Your Mama Plays with Roaches


Yesterday, on two separate occasions and while holding a three-inch cockroach, I was called a "good mother."

Seems I'm to be admired for providing such pets for my children. And, it must be added, to be feared for losing one of them. Let it be known that our missing hissing giant Madagascar cockroach will not breed with any American friends she may meet in our garage, nor will the roommates she left behind spread "disease juice," as a woman suggested yesterday before leaving her young son in my care. They're just insects, okay? And they're cool.

This got me thinking about my history with odd creatures. Growing up I had a poodle for a pet--dear, departed Snowball--and the occasional gerbil and rabbit. But once I was a full-fledged adult I put myself in the vicinity of some slightly more interesting non-humans.

In Tallahassee, where alligator roadkill was commonplace, I signed up for Reptile Handling, a prerequisite for those who wished to give presentations for the Tallahassee Museum. My specialty was gopher tortoises, but I also learned about and handled snakes and small alligators.
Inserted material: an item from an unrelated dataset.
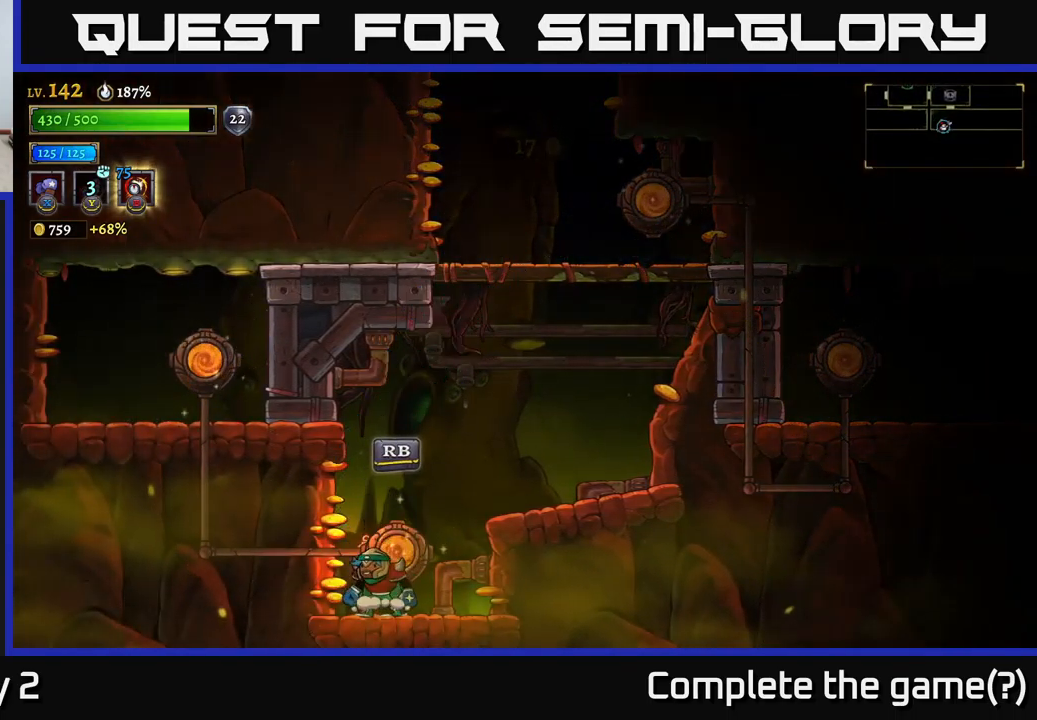
{"buttons": [], "left_stick": "right", "right_stick": "center", "events": [[116, "A", "down"], [116, "left_stick", "right"], [466, "A", "up"]]}
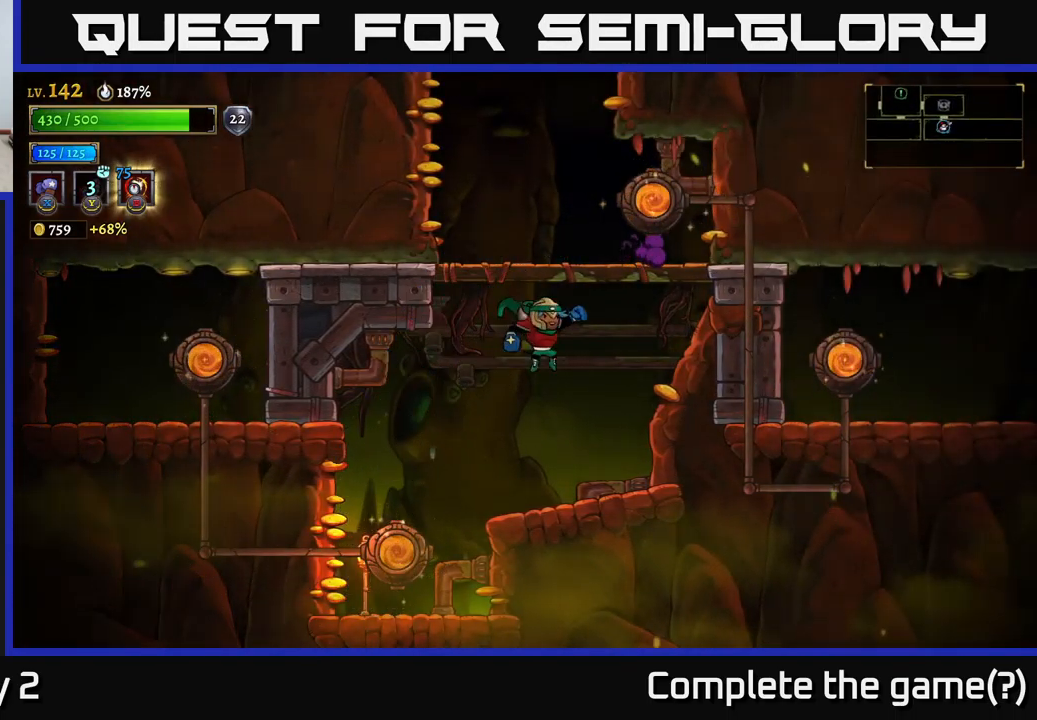
{"buttons": [], "left_stick": "center", "right_stick": "center", "events": [[33, "A", "down"], [283, "A", "up"], [316, "R1", "down"], [383, "R1", "up"], [500, "left_stick", "center"]]}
One day, during someone else's presentation, I caught a snake escaping from his cage. Perhaps due to incidents like these, plus all the talk about salmonella, I decided to give up reptile handling once I became pregnant. But I'm proud to say I know the right way to corner a small alligator and grab him so he won't take my finger (all the while trying, not always successfully, to avoid needing the "flip him and make him momentarily unconscious" technique).

Also in Tallahassee I volunteered for a time at an animal rehabilitation center. The center was located on private property in the backwoods of Wakulla County near where the first Tarzan movie was made, and run by a woman trying to save injured opossums from becoming her neighbors' dinner.

Frozen mice for the hawks rested in her freezer, worms wriggled in the frig. A little pot-bellied pig tippy-tapped throughout the house. Hence I always refused food and drink while volunteering, and here too I quit when becoming pregnant. But in the meantime I met a one-eyed horse who loved a three-legged goat, and a baby owl who swayed to the samba. I locked myself into the one-winged pelicans' cage and scrubbed astroturf under their watchful eyes, careful not to disturb the very large spider and web in the corner.

When I birthed a boy who grew to love bugs of all shapes and sizes, I set out to find him a pet that would survive longer than a day in an empty yogurt container punched with air holes. We raised ladybugs and worms, and moved on to the hissing cockroach; Sticky, our first, lived nearly two years. We read books about bugs. I consult my friend Bob Davidson, an entomologist at the Carnegie Museum who has always regaled me with stories about his bug-finding trips (he's got a few named after him), and whose house I've been known to pepper with black plastic ants. He advised me while I wrote an article on an entomologist for Northwestern College--there, too, I learned more about the little creatures that populate our world.

Two cockroaches, then, aren't too big of a deal, especially for a good mom like me.

Comments

  1. Wait... is that the Simon I think it is, Aunt Amy? Because... isn't he a little young for the internet? Kids these days.